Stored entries
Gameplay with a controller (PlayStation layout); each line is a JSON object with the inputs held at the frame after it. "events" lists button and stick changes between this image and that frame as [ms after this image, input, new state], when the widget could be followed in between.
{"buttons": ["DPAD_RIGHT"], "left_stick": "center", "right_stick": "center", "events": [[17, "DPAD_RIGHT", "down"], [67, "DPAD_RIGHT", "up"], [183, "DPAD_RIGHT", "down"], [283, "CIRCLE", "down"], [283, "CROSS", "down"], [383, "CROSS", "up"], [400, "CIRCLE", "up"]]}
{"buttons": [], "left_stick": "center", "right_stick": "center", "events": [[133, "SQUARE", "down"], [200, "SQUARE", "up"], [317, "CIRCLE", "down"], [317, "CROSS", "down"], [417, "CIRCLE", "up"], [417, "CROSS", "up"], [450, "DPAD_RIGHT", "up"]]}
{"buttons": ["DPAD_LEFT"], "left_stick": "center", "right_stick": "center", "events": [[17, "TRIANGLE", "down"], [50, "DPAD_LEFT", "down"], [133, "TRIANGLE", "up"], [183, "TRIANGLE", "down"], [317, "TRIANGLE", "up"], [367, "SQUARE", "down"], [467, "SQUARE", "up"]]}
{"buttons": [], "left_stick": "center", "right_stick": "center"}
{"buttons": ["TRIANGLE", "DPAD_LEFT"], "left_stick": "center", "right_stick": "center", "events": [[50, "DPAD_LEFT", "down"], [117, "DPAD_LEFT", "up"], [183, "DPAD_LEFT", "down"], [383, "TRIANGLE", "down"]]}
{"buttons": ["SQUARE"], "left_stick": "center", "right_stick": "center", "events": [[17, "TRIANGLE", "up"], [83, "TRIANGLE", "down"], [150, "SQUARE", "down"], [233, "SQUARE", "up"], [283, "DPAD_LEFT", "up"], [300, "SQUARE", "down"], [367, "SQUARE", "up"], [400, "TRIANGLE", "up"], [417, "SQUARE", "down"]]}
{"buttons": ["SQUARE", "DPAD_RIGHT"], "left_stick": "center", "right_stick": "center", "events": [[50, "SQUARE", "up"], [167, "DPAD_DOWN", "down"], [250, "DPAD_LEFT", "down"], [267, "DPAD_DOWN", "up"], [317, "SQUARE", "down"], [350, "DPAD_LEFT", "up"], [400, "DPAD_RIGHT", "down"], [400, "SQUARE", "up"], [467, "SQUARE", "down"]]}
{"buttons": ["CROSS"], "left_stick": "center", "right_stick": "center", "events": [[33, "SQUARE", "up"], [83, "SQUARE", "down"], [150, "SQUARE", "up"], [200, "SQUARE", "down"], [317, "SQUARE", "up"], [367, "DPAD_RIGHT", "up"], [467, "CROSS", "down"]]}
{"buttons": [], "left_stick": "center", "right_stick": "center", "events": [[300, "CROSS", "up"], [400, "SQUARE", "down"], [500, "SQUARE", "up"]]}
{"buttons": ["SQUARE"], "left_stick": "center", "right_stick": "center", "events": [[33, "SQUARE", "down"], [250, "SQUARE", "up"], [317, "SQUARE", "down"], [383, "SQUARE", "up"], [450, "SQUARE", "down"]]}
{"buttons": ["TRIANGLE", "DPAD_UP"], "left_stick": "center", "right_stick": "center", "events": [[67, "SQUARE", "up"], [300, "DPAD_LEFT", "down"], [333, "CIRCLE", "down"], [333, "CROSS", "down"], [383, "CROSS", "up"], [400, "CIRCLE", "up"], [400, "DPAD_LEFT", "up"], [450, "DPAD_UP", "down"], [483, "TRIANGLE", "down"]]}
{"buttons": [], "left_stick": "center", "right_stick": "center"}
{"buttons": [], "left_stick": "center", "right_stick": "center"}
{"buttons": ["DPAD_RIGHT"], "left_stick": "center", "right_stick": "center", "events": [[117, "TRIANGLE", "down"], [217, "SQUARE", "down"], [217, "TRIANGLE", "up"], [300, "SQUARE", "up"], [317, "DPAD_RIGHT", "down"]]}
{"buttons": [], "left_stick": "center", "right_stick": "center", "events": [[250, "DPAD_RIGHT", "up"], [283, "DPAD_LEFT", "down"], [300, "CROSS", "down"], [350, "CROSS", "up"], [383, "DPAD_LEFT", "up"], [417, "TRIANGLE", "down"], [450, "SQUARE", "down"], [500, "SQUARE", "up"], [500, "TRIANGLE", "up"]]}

▶ [Exercise directions]
Give the entries again in full, exactly as they were written above.

▶ [Answer for this exercise]
Gameplay with a controller (PlayStation layout); each line is a JSON object with the inputs held at the frame after it. "events" lists button and stick changes between this image and that frame as [ms after this image, input, new state], when the widget could be followed in between.
{"buttons": ["DPAD_RIGHT"], "left_stick": "center", "right_stick": "center", "events": [[17, "DPAD_RIGHT", "down"], [67, "DPAD_RIGHT", "up"], [183, "DPAD_RIGHT", "down"], [283, "CIRCLE", "down"], [283, "CROSS", "down"], [383, "CROSS", "up"], [400, "CIRCLE", "up"]]}
{"buttons": [], "left_stick": "center", "right_stick": "center", "events": [[133, "SQUARE", "down"], [200, "SQUARE", "up"], [317, "CIRCLE", "down"], [317, "CROSS", "down"], [417, "CIRCLE", "up"], [417, "CROSS", "up"], [450, "DPAD_RIGHT", "up"]]}
{"buttons": ["DPAD_LEFT"], "left_stick": "center", "right_stick": "center", "events": [[17, "TRIANGLE", "down"], [50, "DPAD_LEFT", "down"], [133, "TRIANGLE", "up"], [183, "TRIANGLE", "down"], [317, "TRIANGLE", "up"], [367, "SQUARE", "down"], [467, "SQUARE", "up"]]}
{"buttons": [], "left_stick": "center", "right_stick": "center"}
{"buttons": ["TRIANGLE", "DPAD_LEFT"], "left_stick": "center", "right_stick": "center", "events": [[50, "DPAD_LEFT", "down"], [117, "DPAD_LEFT", "up"], [183, "DPAD_LEFT", "down"], [383, "TRIANGLE", "down"]]}
{"buttons": ["SQUARE"], "left_stick": "center", "right_stick": "center", "events": [[17, "TRIANGLE", "up"], [83, "TRIANGLE", "down"], [150, "SQUARE", "down"], [233, "SQUARE", "up"], [283, "DPAD_LEFT", "up"], [300, "SQUARE", "down"], [367, "SQUARE", "up"], [400, "TRIANGLE", "up"], [417, "SQUARE", "down"]]}
{"buttons": ["SQUARE", "DPAD_RIGHT"], "left_stick": "center", "right_stick": "center", "events": [[50, "SQUARE", "up"], [167, "DPAD_DOWN", "down"], [250, "DPAD_LEFT", "down"], [267, "DPAD_DOWN", "up"], [317, "SQUARE", "down"], [350, "DPAD_LEFT", "up"], [400, "DPAD_RIGHT", "down"], [400, "SQUARE", "up"], [467, "SQUARE", "down"]]}
{"buttons": ["CROSS"], "left_stick": "center", "right_stick": "center", "events": [[33, "SQUARE", "up"], [83, "SQUARE", "down"], [150, "SQUARE", "up"], [200, "SQUARE", "down"], [317, "SQUARE", "up"], [367, "DPAD_RIGHT", "up"], [467, "CROSS", "down"]]}
{"buttons": [], "left_stick": "center", "right_stick": "center", "events": [[300, "CROSS", "up"], [400, "SQUARE", "down"], [500, "SQUARE", "up"]]}
{"buttons": ["SQUARE"], "left_stick": "center", "right_stick": "center", "events": [[33, "SQUARE", "down"], [250, "SQUARE", "up"], [317, "SQUARE", "down"], [383, "SQUARE", "up"], [450, "SQUARE", "down"]]}
{"buttons": ["TRIANGLE", "DPAD_UP"], "left_stick": "center", "right_stick": "center", "events": [[67, "SQUARE", "up"], [300, "DPAD_LEFT", "down"], [333, "CIRCLE", "down"], [333, "CROSS", "down"], [383, "CROSS", "up"], [400, "CIRCLE", "up"], [400, "DPAD_LEFT", "up"], [450, "DPAD_UP", "down"], [483, "TRIANGLE", "down"]]}
{"buttons": [], "left_stick": "center", "right_stick": "center"}
{"buttons": [], "left_stick": "center", "right_stick": "center"}
{"buttons": ["DPAD_RIGHT"], "left_stick": "center", "right_stick": "center", "events": [[117, "TRIANGLE", "down"], [217, "SQUARE", "down"], [217, "TRIANGLE", "up"], [300, "SQUARE", "up"], [317, "DPAD_RIGHT", "down"]]}
{"buttons": [], "left_stick": "center", "right_stick": "center", "events": [[250, "DPAD_RIGHT", "up"], [283, "DPAD_LEFT", "down"], [300, "CROSS", "down"], [350, "CROSS", "up"], [383, "DPAD_LEFT", "up"], [417, "TRIANGLE", "down"], [450, "SQUARE", "down"], [500, "SQUARE", "up"], [500, "TRIANGLE", "up"]]}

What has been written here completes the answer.